Aim of the task.
Once you reach the line containing "(plot_black_and_white yes)" in the entries below, write out that line and each one after it down to the line containing "(at 97.5 80))", exactly and with nothing added.

Circuit design data
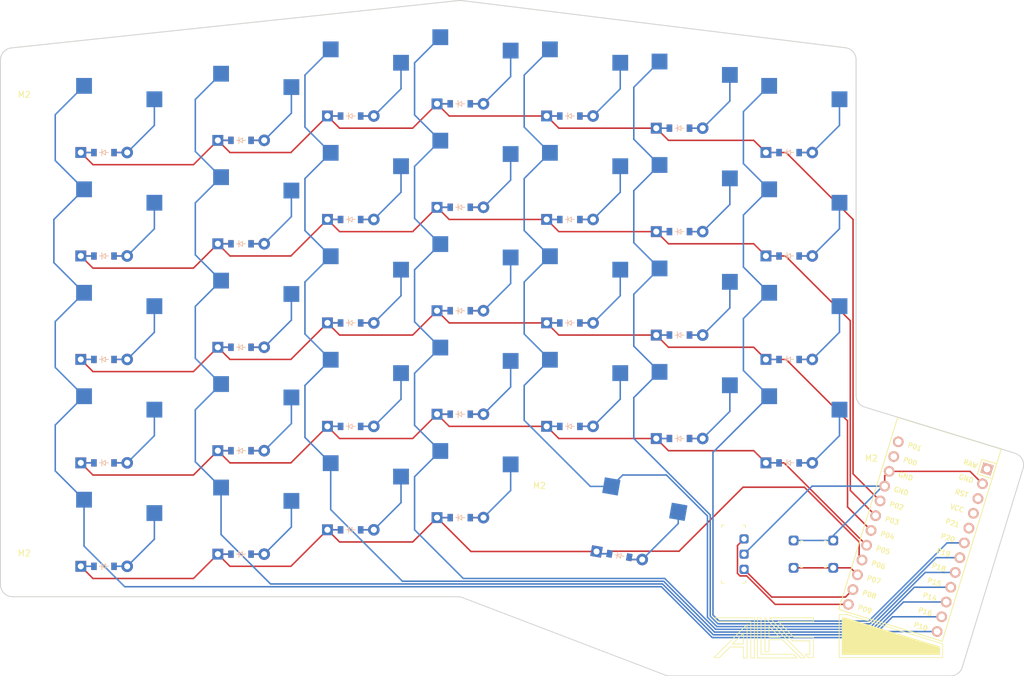
<source format=kicad_pcb>
(kicad_pcb
	(version 20241229)
	(generator "pcbnew")
	(generator_version "9.0")
	(general
		(thickness 1.6)
		(legacy_teardrops no)
	)
	(paper "A3")
	(title_block
		(title "atlasleft")
		(rev "v1.0.0")
		(company "Unknown")
	)
	(layers
		(0 "F.Cu" signal)
		(2 "B.Cu" signal)
		(9 "F.Adhes" user "F.Adhesive")
		(11 "B.Adhes" user "B.Adhesive")
		(13 "F.Paste" user)
		(15 "B.Paste" user)
		(5 "F.SilkS" user "F.Silkscreen")
		(7 "B.SilkS" user "B.Silkscreen")
		(1 "F.Mask" user)
		(3 "B.Mask" user)
		(17 "Dwgs.User" user "User.Drawings")
		(19 "Cmts.User" user "User.Comments")
		(21 "Eco1.User" user "User.Eco1")
		(23 "Eco2.User" user "User.Eco2")
		(25 "Edge.Cuts" user)
		(27 "Margin" user)
		(31 "F.CrtYd" user "F.Courtyard")
		(29 "B.CrtYd" user "B.Courtyard")
		(35 "F.Fab" user)
		(33 "B.Fab" user)
	)
	(setup
		(pad_to_mask_clearance 0.05)
		(allow_soldermask_bridges_in_footprints no)
		(tenting front back)
		(grid_origin 160.5 0)
		(pcbplotparams
			(layerselection 0x00000000_00000000_55555555_5755f5ff)
			(plot_on_all_layers_selection 0x00000000_00000000_00000000_00000000)
			(disableapertmacros no)
			(usegerberextensions no)
			(usegerberattributes yes)
			(usegerberadvancedattributes yes)
			(creategerberjobfile yes)
			(dashed_line_dash_ratio 12.000000)
			(dashed_line_gap_ratio 3.000000)
			(svgprecision 4)
			(plotframeref no)
			(mode 1)
			(useauxorigin no)
			(hpglpennumber 1)
			(hpglpenspeed 20)
			(hpglpendiameter 15.000000)
			(pdf_front_fp_property_popups yes)
			(pdf_back_fp_property_popups yes)
			(pdf_metadata yes)
			(pdf_single_document no)
			(dxfpolygonmode yes)
			(dxfimperialunits yes)
			(dxfusepcbnewfont yes)
			(psnegative no)
			(psa4output no)
			(plot_black_and_white yes)
			(sketchpadsonfab no)
			(plotpadnumbers no)
			(hidednponfab no)
			(sketchdnponfab yes)
			(crossoutdnponfab yes)
			(subtractmaskfromsilk no)
			(outputformat 1)
			(mirror no)
			(drillshape 0)
			(scaleselection 1)
			(outputdirectory "../Gerbers/")
		)
	)
	(net 0 "")
	(net 1 "P10")
	(net 2 "outer_mod")
	(net 3 "outer_bottom")
	(net 4 "outer_home")
	(net 5 "outer_top")
	(net 6 "outer_numbers")
	(net 7 "P16")
	(net 8 "pinky_mod")
	(net 9 "pinky_bottom")
	(net 10 "pinky_home")
	(net 11 "pinky_top")
	(net 12 "pinky_numbers")
	(net 13 "P14")
	(net 14 "ring_mod")
	(net 15 "ring_bottom")
	(net 16 "ring_home")
	(net 17 "ring_top")
	(net 18 "ring_numbers")
	(net 19 "P15")
	(net 20 "middle_mod")
	(net 21 "middle_bottom")
	(net 22 "middle_home")
	(net 23 "middle_top")
	(net 24 "middle_numbers")
	(net 25 "P18")
	(net 26 "index_bottom")
	(net 27 "index_home")
	(net 28 "index_top")
	(net 29 "index_numbers")
	(net 30 "P19")
	(net 31 "inner_bottom")
	(net 32 "inner_home")
	(net 33 "inner_top")
	(net 34 "inner_numbers")
	(net 35 "P20")
	(net 36 "inner2_bottom")
	(net 37 "inner2_home")
	(net 38 "inner2_top")
	(net 39 "inner2_numbers")
	(net 40 "default_default")
	(net 41 "P6")
	(net 42 "P5")
	(net 43 "P4")
	(net 44 "P3")
	(net 45 "P2")
	(net 46 "RAW")
	(net 47 "GND")
	(net 48 "RST")
	(net 49 "VCC")
	(net 50 "P21")
	(net 51 "P1")
	(net 52 "P0")
	(net 53 "P7")
	(net 54 "P8")
	(net 55 "P9")
	(footprint "MountingHole:MountingHole_2.2mm_M2" (layer "F.Cu") (at 146.5 138.3))
	(footprint "PG1350" (layer "F.Cu") (at 187.5 116))
	(footprint "PG1350" (layer "F.Cu") (at 115.5 127))
	(footprint "MountingHole:MountingHole_2.2mm_M2" (layer "F.Cu") (at 61.9 156))
	(footprint "ComboDiode" (layer "F.Cu") (at 133.5 147))
	(footprint "THQWGD001:THQWGD001C [4pin] #1" (layer "F.Cu") (at 185 153))
	(footprint "ComboDiode" (layer "F.Cu") (at 115.5 132))
	(footprint "PG1350" (layer "F.Cu") (at 151.5 93))
	(footprint "PG1350" (layer "F.Cu") (at 115.5 144))
	(footprint "ComboDiode" (layer "F.Cu") (at 169.5 83))
	(footprint "PG1350" (layer "F.Cu") (at 115.5 110))
	(footprint "ComboDiode" (layer "F.Cu") (at 187.5 121))
	(footprint "PG1350" (layer "F.Cu") (at 97.5 80))
	(footprint "MountingHole:MountingHole_2.2mm_M2" (layer "F.Cu") (at 61.9 74))
	(footprint "ComboDiode" (layer "F.Cu") (at 133.5 113))
	(footprint "PG1350" (layer "F.Cu") (at 75 150))
	(footprint "PG1350" (layer "F.Cu") (at 75 133))
	(footprint "ComboDiode" (layer "F.Cu") (at 97.5 136))
	(footprint "PG1350" (layer "F.Cu") (at 75 82))
	(footprint "ComboDiode" (layer "F.Cu") (at 75 87))
	(footprint "ComboDiode" (layer "F.Cu") (at 97.5 85))
	(footprint "ProMicro" (layer "F.Cu") (at 208.618815 150.130572 -107.05))
	(footprint "ComboDiode" (layer "F.Cu") (at 115.5 98))
	(footprint "ComboDiode" (layer "F.Cu") (at 75 104))
	(footprint "ComboDiode" (layer "F.Cu") (at 187.5 87))
	(footprint "ComboDiode" (layer "F.Cu") (at 169.5 134))
	(footprint "PG1350" (layer "F.Cu") (at 115.5 76))
	(footprint "PG1350" (layer "F.Cu") (at 97.5 97))
	(footprint "ComboDiode" (layer "F.Cu") (at 151.5 132))
	(footprint "PG1350" (layer "F.Cu") (at 75 99))
	(footprint "ComboDiode" (layer "F.Cu") (at 115.5 149))
	(footprint "PG1350" (layer "F.Cu") (at 115.5 93))
	(footprint "ComboDiode" (layer "F.Cu") (at 75 138))
	(footprint "ComboDiode" (layer "F.Cu") (at 97.5 102))
	(footprint "PG1350" (layer "F.Cu") (at 187.5 99))
	(footprint "ComboDiode" (layer "F.Cu") (at 187.5 104))
	(footprint "PG1350" (layer "F.Cu") (at 75 116))
	(footprint "PG1350" (layer "F.Cu") (at 187.5 133))
	(footprint "ComboDiode" (layer "F.Cu") (at 133.5 79))
	(footprint "ComboDiode" (layer "F.Cu") (at 151.5 115))
	(footprint "PG1350" (layer "F.Cu") (at 169.5 95))
	(footprint "PG1350" (layer "F.Cu") (at 169.5 78))
	(footprint "ComboDiode" (layer "F.Cu") (at 115.5 115))
	(footprint "ComboDiode"
		(layer "F.Cu")
		(uuid "987ba2d0-f9cd-46cb-8b08-1f7272d283de")
		(at 97.5 119)
		(property "Reference" "D8"
			(at 0 0 0)
			(layer "F.SilkS")
			(hide yes)
			(uuid "a1291a9f-6270-4434-be64-06085d69fd5b")
			(effects
				(font
					(size 1.27 1.27)
					(thickness 0.15)
				)
			)
		)
		(property "Value" ""
			(at 0 0 0)
			(layer "F.SilkS")
			(hide yes)
			(uuid "d47b5386-e1ad-46e3-bf29-6b15c345c67c")
			(effects
	
... [197033 chars truncated]
</source>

The completed task.
			(plot_black_and_white yes)
			(sketchpadsonfab no)
			(plotpadnumbers no)
			(hidednponfab no)
			(sketchdnponfab yes)
			(crossoutdnponfab yes)
			(subtractmaskfromsilk no)
			(outputformat 1)
			(mirror no)
			(drillshape 0)
			(scaleselection 1)
			(outputdirectory "../Gerbers/")
		)
	)
	(net 0 "")
	(net 1 "P10")
	(net 2 "outer_mod")
	(net 3 "outer_bottom")
	(net 4 "outer_home")
	(net 5 "outer_top")
	(net 6 "outer_numbers")
	(net 7 "P16")
	(net 8 "pinky_mod")
	(net 9 "pinky_bottom")
	(net 10 "pinky_home")
	(net 11 "pinky_top")
	(net 12 "pinky_numbers")
	(net 13 "P14")
	(net 14 "ring_mod")
	(net 15 "ring_bottom")
	(net 16 "ring_home")
	(net 17 "ring_top")
	(net 18 "ring_numbers")
	(net 19 "P15")
	(net 20 "middle_mod")
	(net 21 "middle_bottom")
	(net 22 "middle_home")
	(net 23 "middle_top")
	(net 24 "middle_numbers")
	(net 25 "P18")
	(net 26 "index_bottom")
	(net 27 "index_home")
	(net 28 "index_top")
	(net 29 "index_numbers")
	(net 30 "P19")
	(net 31 "inner_bottom")
	(net 32 "inner_home")
	(net 33 "inner_top")
	(net 34 "inner_numbers")
	(net 35 "P20")
	(net 36 "inner2_bottom")
	(net 37 "inner2_home")
	(net 38 "inner2_top")
	(net 39 "inner2_numbers")
	(net 40 "default_default")
	(net 41 "P6")
	(net 42 "P5")
	(net 43 "P4")
	(net 44 "P3")
	(net 45 "P2")
	(net 46 "RAW")
	(net 47 "GND")
	(net 48 "RST")
	(net 49 "VCC")
	(net 50 "P21")
	(net 51 "P1")
	(net 52 "P0")
	(net 53 "P7")
	(net 54 "P8")
	(net 55 "P9")
	(footprint "MountingHole:MountingHole_2.2mm_M2" (layer "F.Cu") (at 146.5 138.3))
	(footprint "PG1350" (layer "F.Cu") (at 187.5 116))
	(footprint "PG1350" (layer "F.Cu") (at 115.5 127))
	(footprint "MountingHole:MountingHole_2.2mm_M2" (layer "F.Cu") (at 61.9 156))
	(footprint "ComboDiode" (layer "F.Cu") (at 133.5 147))
	(footprint "THQWGD001:THQWGD001C [4pin] #1" (layer "F.Cu") (at 185 153))
	(footprint "ComboDiode" (layer "F.Cu") (at 115.5 132))
	(footprint "PG1350" (layer "F.Cu") (at 151.5 93))
	(footprint "PG1350" (layer "F.Cu") (at 115.5 144))
	(footprint "ComboDiode" (layer "F.Cu") (at 169.5 83))
	(footprint "PG1350" (layer "F.Cu") (at 115.5 110))
	(footprint "ComboDiode" (layer "F.Cu") (at 187.5 121))
	(footprint "PG1350" (layer "F.Cu") (at 97.5 80))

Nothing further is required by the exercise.